Boarding House Reach est un long sabotage déconcertant constellé de ces moments qui semblent vous contrarier directement. Arrivé à la phase excentrique de sa carrière, avec son propre label à succès et une poignée de fans dévoués qui viendront voir ses concerts jusqu’à ce que leurs enfants soient au collège, White est maintenant libre d’enregistrer et de sortir ce qui lui plaît. Et si l’on en croit Boarding House Reach, il a envie de s’époumoner en studio, d’enregistrer des réminiscences parlées de la première fois où il a joué du piano dans une chanson intitulée « Get in the Mind Shaft », et de faire le genre d’instrumentaux funk dépoussiérés par Cheeto que les Beastie Boys auraient laissé de côté sur The In Sound From Way Out ! Ce qu’il ne veut pas faire : écrire des chansons du tout.
Le pire, c’est qu’il n’a même pas l’air de s’amuser. Les quelques chansons de rock ici, comme le lead-off « Connected by Love », sont des choses soufflées, gorgées d’eau, dépourvues d’esprit ou de vivacité ou de feu. D’habitude, un bon solo de guitare fait monter le sang de White, mais il n’en a pas beaucoup dans sa manche ici non plus. Au lieu de cela, il se noie dans des chœurs gospel, des orgues et encore plus de bongos, et bon sang, il a toujours l’air misérable. « Why Walk a Dog » serait une parodie hilarante d’une ballade blues mièvre – « Are you their master?/Did you buy them at the store?/Did they know they were a cure for you to stop being bored ? » – si le sanglot dans la voix de White ne me convainquait pas qu’il croit chaque mot. Qu’est-ce que je ne donnerais pas pour un éclair de rouge vif, quelque chose qui ait la verve ou la conviction de son moindre matériau Stripes.

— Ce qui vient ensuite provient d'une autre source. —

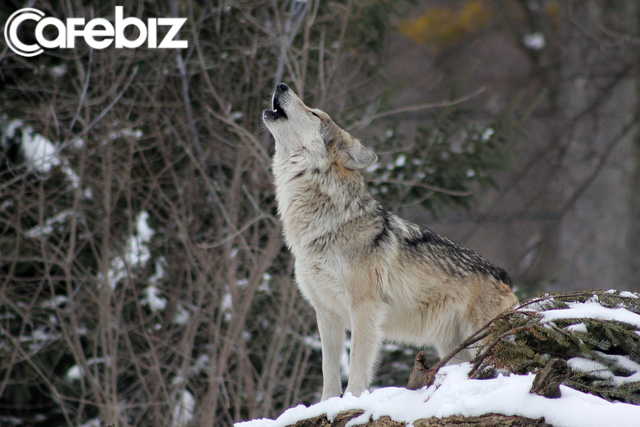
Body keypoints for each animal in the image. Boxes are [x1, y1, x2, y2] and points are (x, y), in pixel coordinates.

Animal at [262, 83, 516, 402]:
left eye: (315, 113)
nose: (281, 85)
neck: (324, 226)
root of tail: (505, 276)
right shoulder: (326, 312)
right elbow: (328, 372)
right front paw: (327, 405)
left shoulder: (364, 309)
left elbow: (357, 366)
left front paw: (352, 401)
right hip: (453, 348)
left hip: (481, 341)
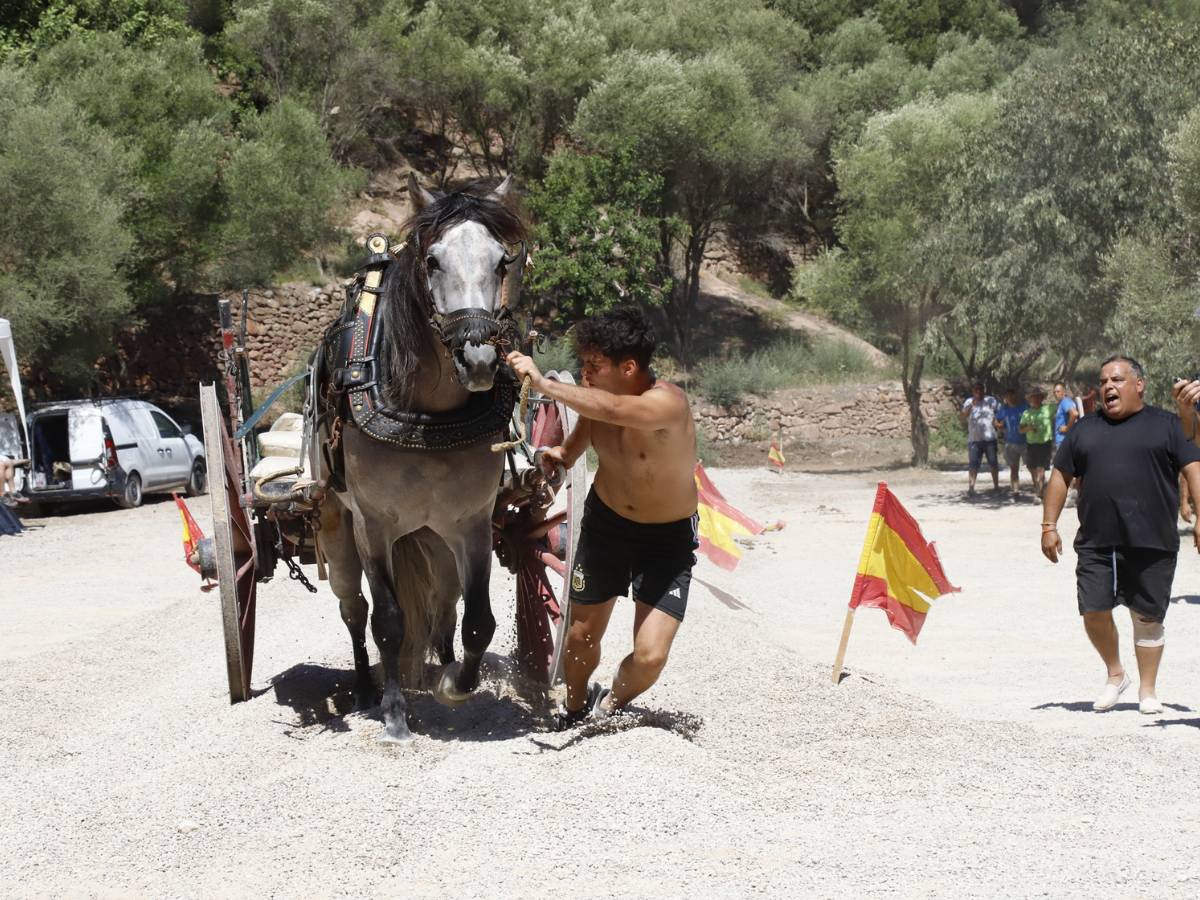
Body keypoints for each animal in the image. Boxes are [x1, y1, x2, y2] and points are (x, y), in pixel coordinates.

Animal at [314, 176, 525, 748]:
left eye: (502, 261)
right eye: (432, 260)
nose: (478, 358)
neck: (426, 416)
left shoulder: (471, 523)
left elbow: (477, 619)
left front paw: (454, 684)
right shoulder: (373, 526)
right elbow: (389, 620)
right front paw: (394, 714)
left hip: (434, 536)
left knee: (443, 606)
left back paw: (437, 667)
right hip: (338, 529)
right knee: (354, 610)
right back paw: (367, 689)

Sur les deux derniers morceaux, White pointe enfin le bout de son nez. « What’s Done Is Done » est un air de country loufoque qu’il chante avec la bonne dose de hambone. Et « Humoresque » met en musique un vieil air du compositeur tchèque du XIXe siècle, Dvořák, que des générations de petits enfants étudiant le violon selon Suzuki ont gratté devant le sourire forcé de leurs parents. C’est le seul indice de la vivacité d’esprit de White au travail.

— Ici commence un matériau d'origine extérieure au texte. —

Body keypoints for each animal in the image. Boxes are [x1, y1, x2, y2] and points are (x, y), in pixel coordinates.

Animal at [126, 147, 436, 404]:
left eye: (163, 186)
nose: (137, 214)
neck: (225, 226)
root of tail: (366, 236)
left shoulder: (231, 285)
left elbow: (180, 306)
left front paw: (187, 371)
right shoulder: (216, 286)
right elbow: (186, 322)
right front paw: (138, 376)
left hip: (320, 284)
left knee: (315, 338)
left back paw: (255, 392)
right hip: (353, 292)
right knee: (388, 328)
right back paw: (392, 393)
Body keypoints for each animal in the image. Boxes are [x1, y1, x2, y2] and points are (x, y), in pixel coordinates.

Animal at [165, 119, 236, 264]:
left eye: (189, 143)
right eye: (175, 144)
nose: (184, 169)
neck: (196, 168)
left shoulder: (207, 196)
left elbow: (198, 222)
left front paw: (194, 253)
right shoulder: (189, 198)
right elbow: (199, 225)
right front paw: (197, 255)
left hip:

Malheureusement, les années ont progressivement réduit l’aspect ludique du matériel de White. Son travail est maintenant trop lourd et sans ancrage pour qu’on y prenne du plaisir. Après la séparation des Stripes, et alors qu’il s’habillait de plus en plus comme Johnny Depp dans un film de Tim Burton, il a commencé à se comporter comme Depp également : Un ancien petit génie devenu un homme, un iconoclaste piégé dans le corps d’une icône. Sur Boarding House Reach, il se souvient brièvement d’avoir appris à jouer du piano (« Je suis resté assis pendant des heures, essayant de comprendre comment construire une mélodie »), le tout enveloppé dans des synthés au rideau flottant, comme si le moment était trop douloureusement irréel pour que White puisse s’en souvenir clairement. En écoutant Boarding House Reach, il est difficile de ne pas ressentir un pincement au cœur pour ce qu’il aurait pu perdre : seul dans sa petite chambre, travaillant sur quelque chose de bon.